== GIVEN PASSAGE ==
Several years later, when he was 93, Frederick wrote Patton that “I am trying to think of words to express my feelings and admiration of your courage and bravery, and our joy that you came away alive” from a skirmish on the Mexican border.”[6] As for Patton, when his father-in-law died in 1918 George wrote Beatrice enclosing a condolence letter from General John J. Pershing with the comment that it was the “last tribute of the greatest American soldier to the greatest American civilian.”[7]
These letters, with their quaint misspellings and generous sentiments, are to be treasured not just because they shed light on the development of a famous American general, but as illustrating the dynamics between three strong personalities: Patton, his future wife, and her father. One would not want to trifle with any one of them!
[1] Scott C. Steward, The Sarsaparilla Kings: A Biography of Dr. James Cook Ayer and Frederick Ayer, with a record of their family (Cambridge, Mass., 1993). A version of this account appears at 40–41.
[2] Letter from George S. Patton Jr. to Frederick Ayer, 3 January 1909. Martin Blumenson, The Patton Papers 1885–1940 (Boston: Houghton Mifflin Company, 1972), 157.
[3] Letter from George S. Patton to George S. Patton, 17 January 1909. Blumenson, The Patton Papers 1885–1940, 160–61.
[4] Letter from Frederick Ayer to George S. Patton Jr. [10] January 1909. Blumenson, The Patton Papers 1885–1950, 157.
[5] Letter from George S. Patton Jr. to Frederick Ayer, 18 January 1909. Blumenson, The Patton Papers 1885–1940, 162–63.
[6] Letter from Frederick Ayer to George S. Patton Jr., 31 May 1916. Blumenson, The Patton Papers, 1885–1940, 339.
[7] Letter from George S. Patton Jr. to Beatrice Ayer Patton, 27 March 1918. Blumenson, The Patton Papers, 1885–1940, 510.

== INPUT DATA ==
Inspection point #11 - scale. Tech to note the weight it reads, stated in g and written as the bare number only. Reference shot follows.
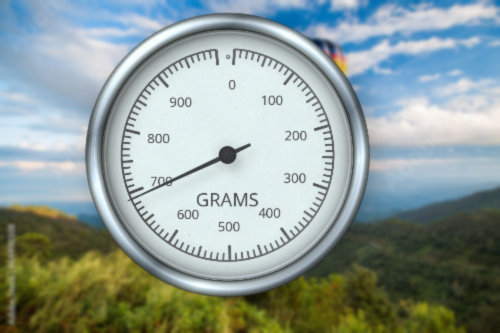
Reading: 690
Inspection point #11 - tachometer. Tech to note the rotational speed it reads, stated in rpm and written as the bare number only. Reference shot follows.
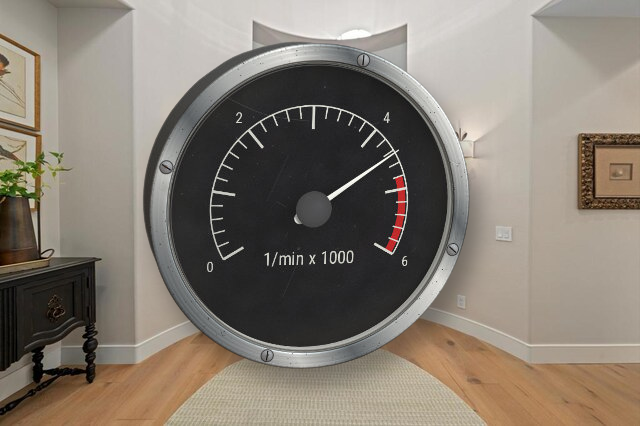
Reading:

== WORK TASK 1 ==
The passage on the Patton–Ayer letters says the letters illustrate the dynamics among three strong personalities. List them.
== WORK TASK 2 ==
According to the passage on the Patton–Ayer letters, how old was Frederick when he wrote Patton about the skirmish on the Mexican border?
== WORK TASK 3 ==
Retype the part of the passage on the Patton–Ayer letters starting with "[1] Scott C." and going on through "appears at 40–41.".

== TASK OUTPUT 1 ==
Patton, his future wife, and her father.

== TASK OUTPUT 2 ==
He was 93.

== TASK OUTPUT 3 ==
[1] Scott C. Steward, The Sarsaparilla Kings: A Biography of Dr. James Cook Ayer and Frederick Ayer, with a record of their family (Cambridge, Mass., 1993). A version of this account appears at 40–41.